Burocracia, uma estranha forma de vida

  • João de Lemos Portugal
  • 29 Novembro 2021

No mercado imobiliário teme-se mais uma perda de oportunidade, com o build to rent a temer os ditos desmandos burocráticos, que são dificilmente compatíveis com este tipo de investimento.

Através de uma consulta rápida da definição do termo burocracia, chegamos a um sistema administrativo pertencente a qualquer departamento do serviço público que, alicerçado num regulamento estabelecido e sem flexibilidade, estipula a organização dos serviços e a divisão de tarefas realizadas pelos funcionários, com funções demarcadas e organizadas hierarquicamente. Mas os mesmos dicionários também se apressam a dar uma outra definição, a que certamente estamos mais habituados, que consiste no sistema que pode ser definido pela ausência de eficiência, pela morosidade de resolução de situações ou pela inexistência de preocupação com as reais carências ou necessidades de cada pessoa; procedimentos abusivos que sujeitam o cidadão a mecanismos oficiais desnecessários que adiam ou atrasam a resolução das respetivas situações.

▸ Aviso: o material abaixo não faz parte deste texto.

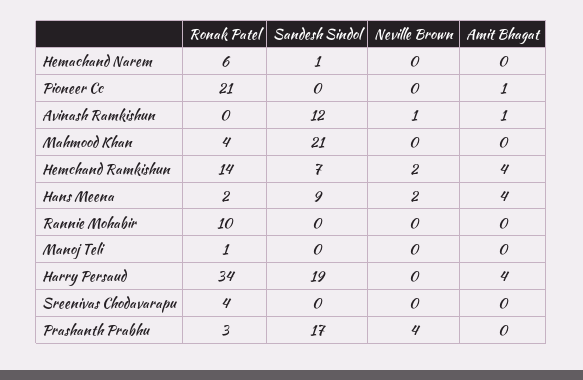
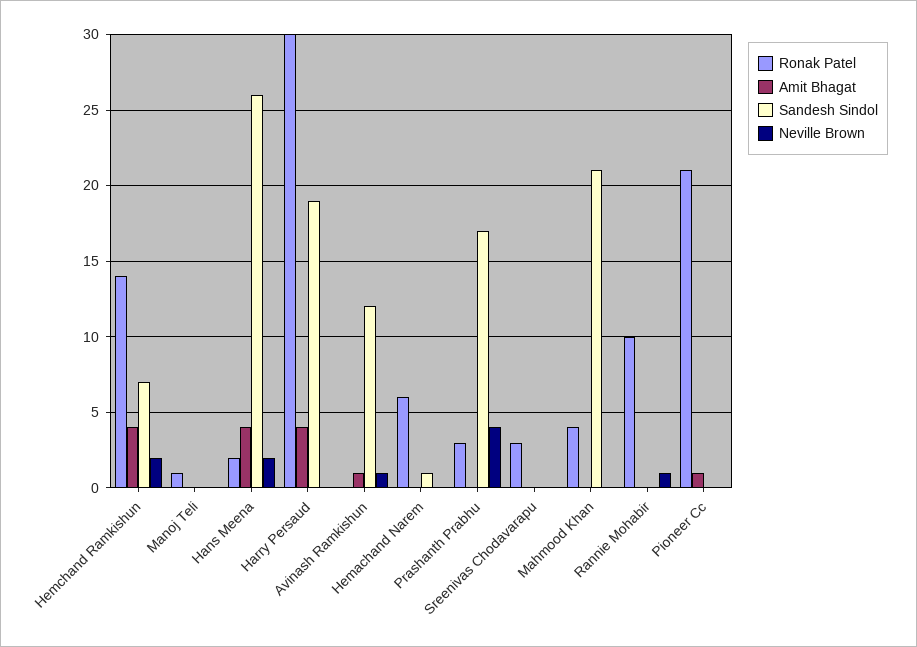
  {
    "Ronak Patel": {
      "Hemachand Narem": 6,
      "Pioneer Cc": 21,
      "Avinash Ramkishun": 0,
      "Mahmood Khan": 4,
      "Hemchand Ramkishun": 14,
      "Hans Meena": 2,
      "Rannie Mohabir": 10,
      "Manoj Teli": 1,
-     "Harry Persaud": 34,
+     "Harry Persaud": 30,
-     "Sreenivas Chodavarapu": 4,
+     "Sreenivas Chodavarapu": 3,
      "Prashanth Prabhu": 3
    },
    "Sandesh Sindol": {
      "Hemachand Narem": 1,
      "Pioneer Cc": 0,
      "Avinash Ramkishun": 12,
      "Mahmood Khan": 21,
      "Hemchand Ramkishun": 7,
-     "Hans Meena": 9,
+     "Hans Meena": 26,
      "Rannie Mohabir": 0,
      "Manoj Teli": 0,
      "Harry Persaud": 19,
      "Sreenivas Chodavarapu": 0,
      "Prashanth Prabhu": 17
    },
    "Neville Brown": {
      "Hemachand Narem": 0,
      "Pioneer Cc": 0,
      "Avinash Ramkishun": 1,
      "Mahmood Khan": 0,
      "Hemchand Ramkishun": 2,
      "Hans Meena": 2,
-     "Rannie Mohabir": 0,
+     "Rannie Mohabir": 1,
      "Manoj Teli": 0,
      "Harry Persaud": 0,
      "Sreenivas Chodavarapu": 0,
      "Prashanth Prabhu": 4
    },
    "Amit Bhagat": {
      "Hemachand Narem": 0,
      "Pioneer Cc": 1,
      "Avinash Ramkishun": 1,
      "Mahmood Khan": 0,
      "Hemchand Ramkishun": 4,
      "Hans Meena": 4,
      "Rannie Mohabir": 0,
      "Manoj Teli": 0,
      "Harry Persaud": 4,
      "Sreenivas Chodavarapu": 0,
      "Prashanth Prabhu": 0
    }
  }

Não haverá certamente muitos leitores que não tenham identificado nas suas vidas exemplos vivos e concretos de situações que cabem, em cheio, na segunda definição proposta. E esta realidade não pode ser assumida como sendo parte do sistema, “da vida”, ou, pior, do esforço da manutenção do status quo e da auto-justificação de uma certa forma de estar em sociedade, preservando interesses estabelecidos.

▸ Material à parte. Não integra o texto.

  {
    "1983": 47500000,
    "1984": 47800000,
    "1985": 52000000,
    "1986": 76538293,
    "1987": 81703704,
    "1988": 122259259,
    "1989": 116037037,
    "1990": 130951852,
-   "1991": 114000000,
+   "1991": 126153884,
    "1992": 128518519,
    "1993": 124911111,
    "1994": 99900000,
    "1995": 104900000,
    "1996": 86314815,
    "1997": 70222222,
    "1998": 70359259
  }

Não sendo certamente tarefa fácil, não deixa de surpreender que, anos volvidos de veementes intenções de erradicar esta forma de enganar o cidadão, que confia no Estado (e na Administração) como sendo uma pessoa de bem, este se continua a dedicar a frustrar as suas legítimas expectativas, a adiar os seus direitos, embrulhando-o num intrincado de procedimentos e regras não escritas, de impossível decifração e antecipação.

A falta de previsibilidade da decisão administrativa – tanto no resultado, como no tempo que leva a ser tomada – continua a ser apontada como um dos maiores empecilhos e fatores de desmotivação para o investimento, nacional e estrangeiro. E com muitos poucos sinais de mudança, para além das tais boas intenções.

E com isto não se pretende que deixem de existir procedimentos de controlo administrativos, imperativos e salutares, essenciais para uma regular vivência em sociedade, em que os recursos são escassos e a sua utilização terá que ser ordenada. Assegurar o bem estar comum, o ambiente, a saúde, a segurança económica, um urbanismo sustentável, a preservação do património natural e cultural, são naturalmente atribuições a que o Estado não se pode eximir. Mas terá que os concretizar de forma decisiva, uniformizada, transparente e necessariamente célere.

Torna-se assim inexplicável que, por exemplo, a mesma operação urbanística seja recusada num município e permitida no município ao lado. Também é um desafio explicar a um investidor (em particular estrangeiro), que o mesmo país que num primeiro momento, lhe solicita ativamente o investimento – e que dele carece – vai demorar mais de dois anos a apreciar a sua intenção de construir ou reabilitar.

E impossível é de fazer entender que não existe ninguém do “outro lado” com quem possa dialogar de uma forma transparente, que lhe explique o estado do seu processo, os próximos passos e com ele construa, de forma ativa e colaborante, a melhor solução para a resolução do seu processo. Pedidos de reunião continuam a ser sistematicamente ignorados ou adiados por meses, sem que qualquer informação seja prestada por parte da Administração. Depara-se com um computer says no, utilizando expressão de uma série de boa memória.

Tudo isto conduz à perda irremediável de muitas oportunidades de desenvolvimento sustentável e sustentado, de conjugação de interesses entre iniciativa privada e a prossecução do interesse público, que cremos podem e devem trilhar caminhos conjuntos.

No mercado imobiliário teme-se mais uma perda de oportunidade, com o build to rent a temer os ditos desmandos burocráticos, que são dificilmente compatíveis com este tipo de investimento. E também esta poderia seria uma iniciativa do setor privado passível de contribuir para a mitigação do problema da habitação.

E seguindo nos estrangeirismos, deixamos outro: accountability. É um termo tão desconhecido no nosso país que ainda carece de tradução linear. Deverá ser esta a definição que devemos ter que ir procurar quando pensarmos na Administração Pública, substituindo-a àquela com a qual iniciámos esta reflexão.